Genet Mol Res. 2003 Mar 31;2(1):169-77.

PMID:12917813

Abstract

Microorganisms with large genomes are commonly the subjects of single-round partial sequencing of cDNA, generating expressed sequence tags (ESTs). Usually there is a great distance between gene discovery by EST projects and submission of amino acid sequences to public databases. We analyzed the relationship between available ESTs and protein sequences and used the sequences available in the secondary database, clusters of orthologous groups (COG), to investigate ESTs from eight microorganisms of medical and/or economic relevance, selecting for candidate ESTs that may be further pursued for protein characterization. The organisms chosen were Paracoccidioides brasiliensis, Dictyostelium discoideum, Fusarium graminearum, Plasmodium yoelii, Magnaporthe grisea, Emericella nidulans, Chlamydomonas reinhardtii and Eimeria tenella, which have more than 10,000 ESTs available in dbEST. A total of 77,114 protein sequences from COG were used, corresponding to 3,201 distinct genes. At least 212 of these were capable of identifying candidate ESTs for further studies (E. tenella). This number was extended to over 700 candidate ESTs (C. reinhardtii, F. graminearum). Remarkably, even the organism that presents the highest number of ESTs corresponding to known proteins, P. yoelii, showed a considerable number of candidate ESTs for protein characterization (477). For some organisms, such as P. brasiliensis, M. grisea and F. graminearum, bioinformatics has allowed for automatic annotation of up to about 20% of the ESTs that did not correspond to proteins already characterized in the organism. In conclusion, 4093 ESTs from these eight organisms that are homologous to COG genes were selected as candidates for protein characterization.

摘要

具有大基因组的微生物通常是cDNA单轮部分测序的研究对象，从而产生表达序列标签（EST）。通常，通过EST项目发现基因与将氨基酸序列提交到公共数据库之间存在很大差距。

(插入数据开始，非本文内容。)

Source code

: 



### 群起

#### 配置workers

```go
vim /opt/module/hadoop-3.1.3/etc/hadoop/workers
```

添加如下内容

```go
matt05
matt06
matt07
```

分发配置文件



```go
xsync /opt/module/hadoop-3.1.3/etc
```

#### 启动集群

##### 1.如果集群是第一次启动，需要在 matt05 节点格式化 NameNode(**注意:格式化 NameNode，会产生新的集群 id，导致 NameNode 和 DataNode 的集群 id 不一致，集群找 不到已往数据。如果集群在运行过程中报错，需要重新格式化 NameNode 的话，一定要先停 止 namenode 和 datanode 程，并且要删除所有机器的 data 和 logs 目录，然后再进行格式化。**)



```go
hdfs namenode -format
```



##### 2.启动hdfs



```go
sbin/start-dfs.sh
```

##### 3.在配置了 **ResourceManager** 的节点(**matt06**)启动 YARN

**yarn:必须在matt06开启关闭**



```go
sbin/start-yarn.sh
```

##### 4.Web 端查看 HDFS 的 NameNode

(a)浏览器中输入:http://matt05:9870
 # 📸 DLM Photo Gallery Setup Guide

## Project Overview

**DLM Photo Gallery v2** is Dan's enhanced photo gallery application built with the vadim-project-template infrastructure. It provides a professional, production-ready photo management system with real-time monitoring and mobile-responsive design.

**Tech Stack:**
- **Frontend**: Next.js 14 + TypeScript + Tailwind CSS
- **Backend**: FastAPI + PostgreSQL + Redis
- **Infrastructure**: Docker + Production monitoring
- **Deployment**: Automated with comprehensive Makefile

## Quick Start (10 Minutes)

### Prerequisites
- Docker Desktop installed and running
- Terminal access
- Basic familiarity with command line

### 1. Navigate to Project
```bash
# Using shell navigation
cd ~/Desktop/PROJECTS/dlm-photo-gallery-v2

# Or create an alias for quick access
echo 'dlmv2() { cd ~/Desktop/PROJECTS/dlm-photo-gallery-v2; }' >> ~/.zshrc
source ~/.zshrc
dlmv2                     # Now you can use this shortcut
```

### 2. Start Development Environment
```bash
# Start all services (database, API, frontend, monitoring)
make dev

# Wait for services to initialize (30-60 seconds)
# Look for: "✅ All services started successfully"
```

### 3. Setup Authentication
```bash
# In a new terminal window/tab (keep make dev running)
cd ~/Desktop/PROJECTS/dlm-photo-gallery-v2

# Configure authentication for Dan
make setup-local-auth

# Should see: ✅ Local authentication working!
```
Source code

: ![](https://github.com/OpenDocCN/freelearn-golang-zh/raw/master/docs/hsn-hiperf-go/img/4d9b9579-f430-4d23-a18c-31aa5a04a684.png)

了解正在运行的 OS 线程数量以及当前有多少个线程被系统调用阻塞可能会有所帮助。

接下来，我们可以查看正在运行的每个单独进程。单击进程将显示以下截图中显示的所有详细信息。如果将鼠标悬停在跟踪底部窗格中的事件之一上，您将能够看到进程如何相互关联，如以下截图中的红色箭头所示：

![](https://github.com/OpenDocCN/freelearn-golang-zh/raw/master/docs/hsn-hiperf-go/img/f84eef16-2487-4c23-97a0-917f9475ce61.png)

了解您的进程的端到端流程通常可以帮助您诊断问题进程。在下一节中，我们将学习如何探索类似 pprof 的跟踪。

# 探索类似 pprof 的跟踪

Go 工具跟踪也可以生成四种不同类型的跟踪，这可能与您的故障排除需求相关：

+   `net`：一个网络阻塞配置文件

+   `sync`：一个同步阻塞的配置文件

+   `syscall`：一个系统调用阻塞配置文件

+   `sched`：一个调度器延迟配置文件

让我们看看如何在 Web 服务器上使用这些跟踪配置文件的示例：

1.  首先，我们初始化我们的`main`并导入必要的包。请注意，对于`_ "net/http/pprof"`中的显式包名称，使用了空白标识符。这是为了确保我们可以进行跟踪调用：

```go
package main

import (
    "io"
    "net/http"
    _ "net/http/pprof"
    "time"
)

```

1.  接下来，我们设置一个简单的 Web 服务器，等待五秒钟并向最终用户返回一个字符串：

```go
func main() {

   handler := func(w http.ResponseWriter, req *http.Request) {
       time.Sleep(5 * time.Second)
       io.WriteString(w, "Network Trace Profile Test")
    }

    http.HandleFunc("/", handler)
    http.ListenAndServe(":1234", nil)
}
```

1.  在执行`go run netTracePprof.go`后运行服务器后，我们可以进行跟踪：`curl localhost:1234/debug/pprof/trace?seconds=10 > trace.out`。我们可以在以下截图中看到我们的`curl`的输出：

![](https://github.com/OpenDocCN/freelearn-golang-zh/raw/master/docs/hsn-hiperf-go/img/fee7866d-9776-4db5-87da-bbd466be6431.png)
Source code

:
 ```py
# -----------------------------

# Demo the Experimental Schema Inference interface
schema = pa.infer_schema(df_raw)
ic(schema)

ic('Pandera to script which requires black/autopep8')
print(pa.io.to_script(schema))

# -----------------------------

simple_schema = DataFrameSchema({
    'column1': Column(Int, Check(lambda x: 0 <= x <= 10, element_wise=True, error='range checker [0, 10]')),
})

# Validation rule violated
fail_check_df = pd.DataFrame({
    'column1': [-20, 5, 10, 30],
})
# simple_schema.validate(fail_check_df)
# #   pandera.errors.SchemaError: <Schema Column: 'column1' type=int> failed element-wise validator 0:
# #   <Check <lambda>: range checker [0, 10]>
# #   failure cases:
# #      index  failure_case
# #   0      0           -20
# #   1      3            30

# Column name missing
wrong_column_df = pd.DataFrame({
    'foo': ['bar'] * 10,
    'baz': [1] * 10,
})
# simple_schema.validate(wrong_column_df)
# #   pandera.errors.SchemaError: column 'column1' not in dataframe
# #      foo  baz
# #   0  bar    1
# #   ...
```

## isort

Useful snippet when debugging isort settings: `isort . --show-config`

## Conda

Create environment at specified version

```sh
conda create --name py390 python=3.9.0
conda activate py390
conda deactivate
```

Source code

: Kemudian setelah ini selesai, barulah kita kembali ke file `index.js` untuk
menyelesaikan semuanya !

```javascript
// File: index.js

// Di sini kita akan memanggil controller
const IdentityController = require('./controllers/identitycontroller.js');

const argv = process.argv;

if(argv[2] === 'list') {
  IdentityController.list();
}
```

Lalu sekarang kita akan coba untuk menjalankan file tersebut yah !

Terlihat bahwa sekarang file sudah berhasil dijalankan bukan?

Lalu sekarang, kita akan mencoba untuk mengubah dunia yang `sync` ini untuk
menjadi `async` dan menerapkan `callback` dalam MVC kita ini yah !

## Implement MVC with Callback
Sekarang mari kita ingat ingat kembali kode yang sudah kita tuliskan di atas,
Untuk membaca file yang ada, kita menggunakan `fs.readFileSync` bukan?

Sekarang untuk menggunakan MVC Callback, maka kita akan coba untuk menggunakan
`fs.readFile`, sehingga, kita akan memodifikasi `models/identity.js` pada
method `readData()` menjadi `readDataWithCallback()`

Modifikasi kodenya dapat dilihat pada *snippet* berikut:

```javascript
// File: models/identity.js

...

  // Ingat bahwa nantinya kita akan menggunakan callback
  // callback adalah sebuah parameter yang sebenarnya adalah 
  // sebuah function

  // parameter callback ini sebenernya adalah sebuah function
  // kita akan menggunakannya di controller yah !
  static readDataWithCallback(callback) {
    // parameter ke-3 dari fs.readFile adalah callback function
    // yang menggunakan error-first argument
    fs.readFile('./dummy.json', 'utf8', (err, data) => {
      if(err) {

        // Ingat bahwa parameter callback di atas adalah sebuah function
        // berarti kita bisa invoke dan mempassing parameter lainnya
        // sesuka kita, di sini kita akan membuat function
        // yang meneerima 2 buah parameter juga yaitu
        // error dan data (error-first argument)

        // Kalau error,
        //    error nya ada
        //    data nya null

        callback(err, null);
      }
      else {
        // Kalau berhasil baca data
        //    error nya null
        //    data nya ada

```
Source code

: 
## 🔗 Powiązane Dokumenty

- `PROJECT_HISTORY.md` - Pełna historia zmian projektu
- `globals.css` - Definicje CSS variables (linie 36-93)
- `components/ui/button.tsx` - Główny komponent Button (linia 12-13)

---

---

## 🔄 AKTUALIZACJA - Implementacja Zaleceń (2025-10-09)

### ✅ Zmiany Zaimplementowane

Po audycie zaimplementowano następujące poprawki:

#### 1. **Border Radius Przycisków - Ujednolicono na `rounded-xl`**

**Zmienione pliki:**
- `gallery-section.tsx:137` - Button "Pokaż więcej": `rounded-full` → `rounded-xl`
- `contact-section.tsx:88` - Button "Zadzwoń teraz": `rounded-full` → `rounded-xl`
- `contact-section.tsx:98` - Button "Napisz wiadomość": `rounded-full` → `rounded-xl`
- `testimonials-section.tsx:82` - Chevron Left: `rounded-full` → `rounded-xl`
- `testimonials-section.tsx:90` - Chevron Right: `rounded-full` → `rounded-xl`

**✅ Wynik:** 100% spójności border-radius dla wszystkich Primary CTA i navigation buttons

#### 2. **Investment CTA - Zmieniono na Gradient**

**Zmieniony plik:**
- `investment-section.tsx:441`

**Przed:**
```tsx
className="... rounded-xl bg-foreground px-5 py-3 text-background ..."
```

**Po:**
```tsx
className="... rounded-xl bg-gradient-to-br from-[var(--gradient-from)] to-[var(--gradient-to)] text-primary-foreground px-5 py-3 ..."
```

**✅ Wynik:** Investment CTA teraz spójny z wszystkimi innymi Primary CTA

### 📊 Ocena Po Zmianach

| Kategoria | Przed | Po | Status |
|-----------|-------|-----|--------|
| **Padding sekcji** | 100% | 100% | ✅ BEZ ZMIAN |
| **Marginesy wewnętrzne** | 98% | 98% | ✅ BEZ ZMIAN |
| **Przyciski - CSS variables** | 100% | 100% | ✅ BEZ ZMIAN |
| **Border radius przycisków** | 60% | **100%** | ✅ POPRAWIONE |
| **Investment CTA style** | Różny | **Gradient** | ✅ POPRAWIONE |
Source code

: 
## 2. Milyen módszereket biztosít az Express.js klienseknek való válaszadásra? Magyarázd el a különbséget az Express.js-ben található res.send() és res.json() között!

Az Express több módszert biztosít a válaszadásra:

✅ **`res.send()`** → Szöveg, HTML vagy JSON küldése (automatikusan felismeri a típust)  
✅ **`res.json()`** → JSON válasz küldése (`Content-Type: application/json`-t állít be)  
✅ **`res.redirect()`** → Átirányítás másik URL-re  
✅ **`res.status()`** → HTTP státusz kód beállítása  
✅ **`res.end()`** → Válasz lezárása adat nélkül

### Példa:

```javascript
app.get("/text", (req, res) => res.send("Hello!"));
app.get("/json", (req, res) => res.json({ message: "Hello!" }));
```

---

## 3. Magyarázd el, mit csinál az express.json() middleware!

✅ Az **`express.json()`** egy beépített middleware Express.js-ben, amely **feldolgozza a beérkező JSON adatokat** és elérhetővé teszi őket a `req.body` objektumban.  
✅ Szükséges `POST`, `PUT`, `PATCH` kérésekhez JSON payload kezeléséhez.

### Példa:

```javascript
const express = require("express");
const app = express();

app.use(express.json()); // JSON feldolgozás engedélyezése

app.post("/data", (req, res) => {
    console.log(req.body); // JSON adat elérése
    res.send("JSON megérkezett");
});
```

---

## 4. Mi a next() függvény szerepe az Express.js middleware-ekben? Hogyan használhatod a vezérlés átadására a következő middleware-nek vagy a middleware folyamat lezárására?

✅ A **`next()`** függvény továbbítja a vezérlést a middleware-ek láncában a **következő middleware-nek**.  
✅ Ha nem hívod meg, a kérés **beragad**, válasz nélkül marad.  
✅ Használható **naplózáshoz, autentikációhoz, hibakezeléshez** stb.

我们分析了可用EST与蛋白质序列之间的关系，并使用二级数据库直系同源簇（COG）中的序列，来研究来自八种具有医学和/或经济相关性的微生物的EST，筛选出可能进一步用于蛋白质表征研究的候选EST。所选的生物有巴西副球孢子菌、盘基网柄菌、禾谷镰刀菌、约氏疟原虫、稻瘟病菌、构巢曲霉、莱茵衣藻和柔嫩艾美耳球虫，它们在dbEST中有超过10,000条可用EST。总共使用了来自COG的77,114条蛋白质序列，对应3201个不同的基因。其中至少有212个能够识别出可供进一步研究的候选EST（柔嫩艾美耳球虫）。这个数字扩展到了700多个候选EST（莱茵衣藻、禾谷镰刀菌）。值得注意的是，即使是对应已知蛋白质的EST数量最多的生物——约氏疟原虫，也显示出相当数量的可供蛋白质表征研究的候选EST（477个）。对于一些生物，如巴西副球孢子菌、稻瘟病菌和禾谷镰刀菌，生物信息学已允许对高达约20%的与该生物中已表征蛋白质不对应的EST进行自动注释。总之，从这八种生物中筛选出了4093个与COG基因同源的EST作为蛋白质表征的候选对象。